# Work task
Give back everything from the line containing "[<](2022-01-17.md) 2022-01-18 [>](2022-01-19.md)" down to the line containing "#### Tuesday 2022-01-18 00:04:22 by Kylerace", swapping "commit messages" for "commit notes" and leaving all else unchanged.

--- Record set Enclosed Below ---

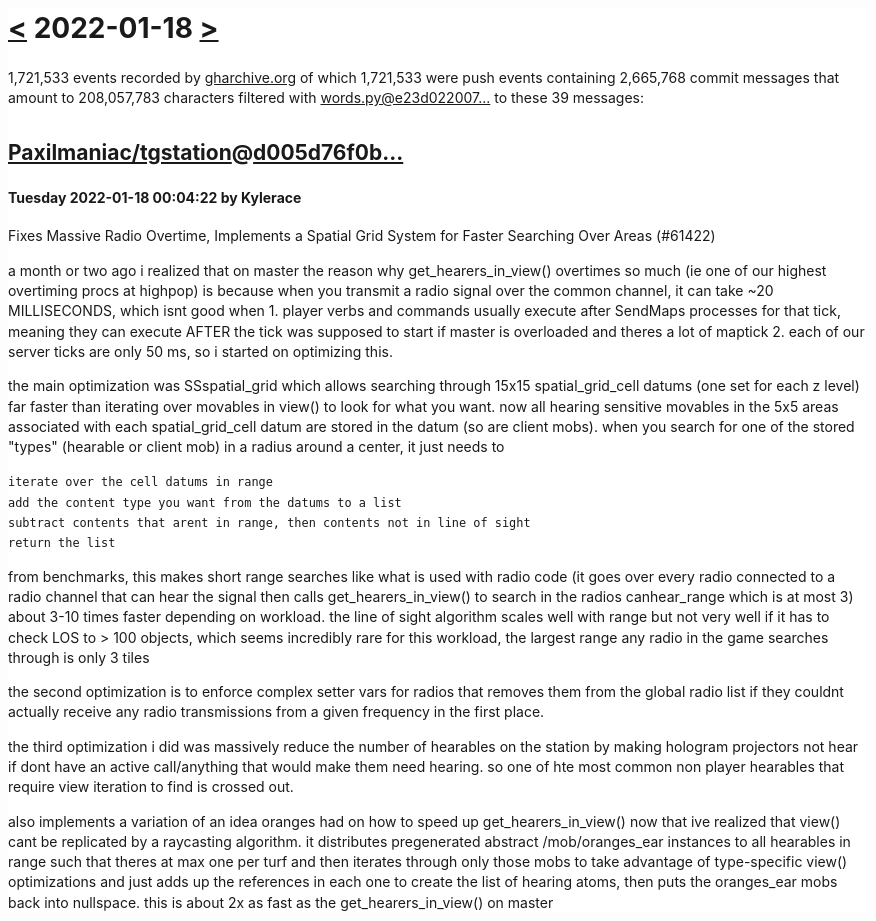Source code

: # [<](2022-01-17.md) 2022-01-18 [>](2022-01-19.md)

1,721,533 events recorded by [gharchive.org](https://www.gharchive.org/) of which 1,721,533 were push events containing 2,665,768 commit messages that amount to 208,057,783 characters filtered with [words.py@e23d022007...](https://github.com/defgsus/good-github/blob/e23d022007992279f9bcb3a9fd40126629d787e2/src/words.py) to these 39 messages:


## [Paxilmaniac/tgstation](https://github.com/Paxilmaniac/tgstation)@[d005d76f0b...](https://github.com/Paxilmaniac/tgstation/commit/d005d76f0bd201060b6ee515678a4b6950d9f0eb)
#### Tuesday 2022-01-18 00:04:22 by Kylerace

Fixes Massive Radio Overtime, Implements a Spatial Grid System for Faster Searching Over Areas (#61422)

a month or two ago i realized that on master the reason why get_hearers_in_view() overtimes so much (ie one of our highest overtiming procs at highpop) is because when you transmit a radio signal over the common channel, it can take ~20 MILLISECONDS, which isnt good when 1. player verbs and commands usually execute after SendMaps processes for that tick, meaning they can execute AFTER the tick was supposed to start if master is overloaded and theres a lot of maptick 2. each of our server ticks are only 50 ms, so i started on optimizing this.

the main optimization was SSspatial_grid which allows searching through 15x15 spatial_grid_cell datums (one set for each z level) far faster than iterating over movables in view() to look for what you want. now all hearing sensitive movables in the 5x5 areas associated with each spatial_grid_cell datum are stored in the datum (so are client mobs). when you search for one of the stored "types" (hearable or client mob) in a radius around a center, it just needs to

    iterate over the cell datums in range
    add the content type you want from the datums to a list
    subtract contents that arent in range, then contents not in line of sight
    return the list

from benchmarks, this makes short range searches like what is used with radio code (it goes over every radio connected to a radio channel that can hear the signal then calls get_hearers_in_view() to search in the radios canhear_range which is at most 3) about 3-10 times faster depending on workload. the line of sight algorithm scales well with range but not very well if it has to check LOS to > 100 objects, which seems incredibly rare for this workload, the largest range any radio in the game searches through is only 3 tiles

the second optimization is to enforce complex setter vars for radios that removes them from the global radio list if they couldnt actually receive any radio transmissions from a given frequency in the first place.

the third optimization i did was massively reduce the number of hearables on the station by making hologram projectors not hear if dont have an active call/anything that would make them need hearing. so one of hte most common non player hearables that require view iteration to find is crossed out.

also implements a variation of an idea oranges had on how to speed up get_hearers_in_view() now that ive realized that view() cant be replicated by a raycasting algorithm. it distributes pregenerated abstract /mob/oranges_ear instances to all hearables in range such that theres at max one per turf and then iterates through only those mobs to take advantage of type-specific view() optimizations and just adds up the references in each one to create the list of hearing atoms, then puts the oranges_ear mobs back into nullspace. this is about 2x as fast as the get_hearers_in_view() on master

--- End of Enclosed Record set ---
--- Record set Enclosed Below ---

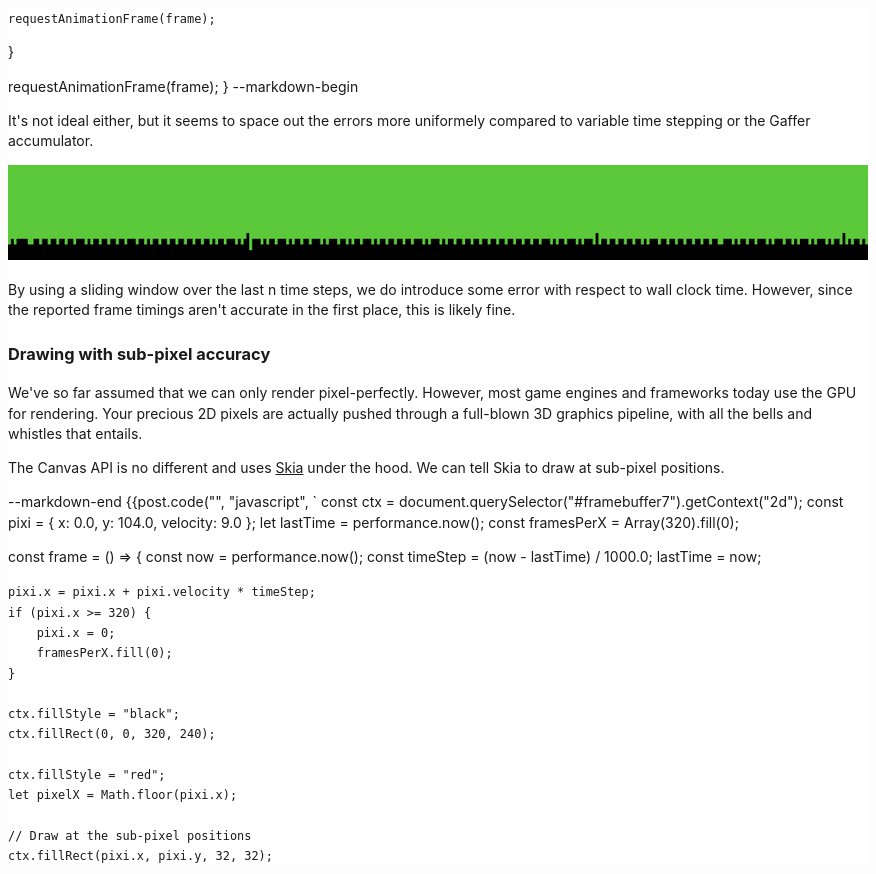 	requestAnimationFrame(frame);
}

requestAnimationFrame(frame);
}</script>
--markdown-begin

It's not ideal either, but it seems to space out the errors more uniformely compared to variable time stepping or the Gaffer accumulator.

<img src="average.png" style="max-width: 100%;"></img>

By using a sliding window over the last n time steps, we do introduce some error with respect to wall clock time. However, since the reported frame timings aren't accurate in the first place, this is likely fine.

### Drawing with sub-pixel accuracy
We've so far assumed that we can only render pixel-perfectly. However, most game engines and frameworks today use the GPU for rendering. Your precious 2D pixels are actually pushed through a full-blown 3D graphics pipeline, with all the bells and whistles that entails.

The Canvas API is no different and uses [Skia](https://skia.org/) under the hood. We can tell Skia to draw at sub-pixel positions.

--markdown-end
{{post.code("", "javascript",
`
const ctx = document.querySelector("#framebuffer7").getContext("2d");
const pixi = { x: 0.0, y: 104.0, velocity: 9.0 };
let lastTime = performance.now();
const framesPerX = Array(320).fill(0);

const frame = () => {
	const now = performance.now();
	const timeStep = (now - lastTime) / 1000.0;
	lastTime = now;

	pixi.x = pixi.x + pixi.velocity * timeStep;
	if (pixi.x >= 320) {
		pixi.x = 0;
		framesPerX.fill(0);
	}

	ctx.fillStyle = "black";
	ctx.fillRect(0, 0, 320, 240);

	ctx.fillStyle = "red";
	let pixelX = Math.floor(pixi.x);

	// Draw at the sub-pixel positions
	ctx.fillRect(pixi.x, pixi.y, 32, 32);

--- End of Enclosed Record set ---
--- Record set Enclosed Below ---

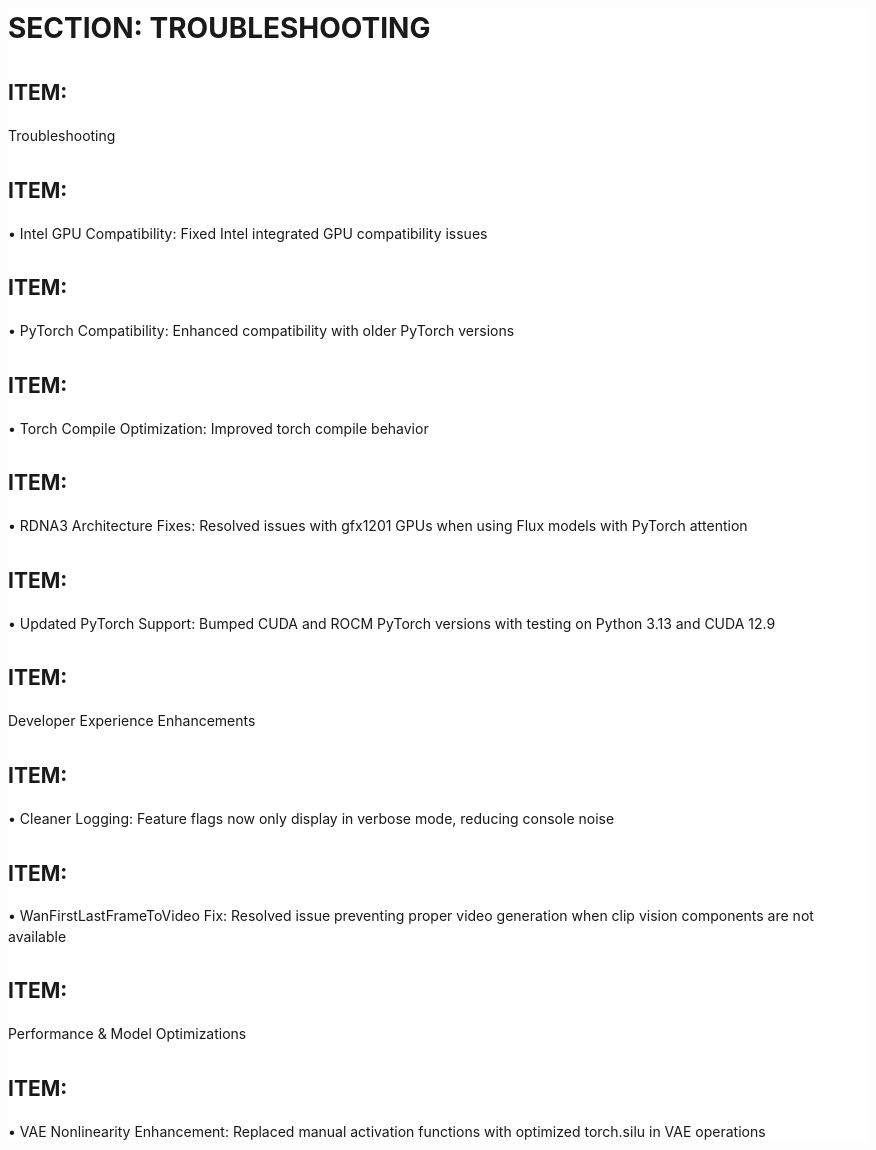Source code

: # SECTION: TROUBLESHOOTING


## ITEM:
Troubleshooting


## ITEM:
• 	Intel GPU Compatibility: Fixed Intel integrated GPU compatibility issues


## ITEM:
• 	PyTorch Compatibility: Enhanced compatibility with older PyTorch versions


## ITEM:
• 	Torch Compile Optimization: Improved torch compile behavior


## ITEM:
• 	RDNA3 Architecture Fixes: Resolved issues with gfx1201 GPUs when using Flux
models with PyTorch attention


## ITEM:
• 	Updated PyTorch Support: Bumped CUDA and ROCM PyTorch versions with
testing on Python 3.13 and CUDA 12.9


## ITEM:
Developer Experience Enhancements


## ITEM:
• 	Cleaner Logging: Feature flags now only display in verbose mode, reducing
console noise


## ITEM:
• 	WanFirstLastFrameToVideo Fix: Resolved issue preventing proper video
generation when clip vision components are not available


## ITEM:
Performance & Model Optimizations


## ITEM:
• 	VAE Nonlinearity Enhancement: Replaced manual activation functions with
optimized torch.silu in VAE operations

--- End of Enclosed Record set ---

# Answer to the exercise
: # [<](2022-01-17.md) 2022-01-18 [>](2022-01-19.md)

1,721,533 events recorded by [gharchive.org](https://www.gharchive.org/) of which 1,721,533 were push events containing 2,665,768 commit notes that amount to 208,057,783 characters filtered with [words.py@e23d022007...](https://github.com/defgsus/good-github/blob/e23d022007992279f9bcb3a9fd40126629d787e2/src/words.py) to these 39 messages:


## [Paxilmaniac/tgstation](https://github.com/Paxilmaniac/tgstation)@[d005d76f0b...](https://github.com/Paxilmaniac/tgstation/commit/d005d76f0bd201060b6ee515678a4b6950d9f0eb)
#### Tuesday 2022-01-18 00:04:22 by Kylerace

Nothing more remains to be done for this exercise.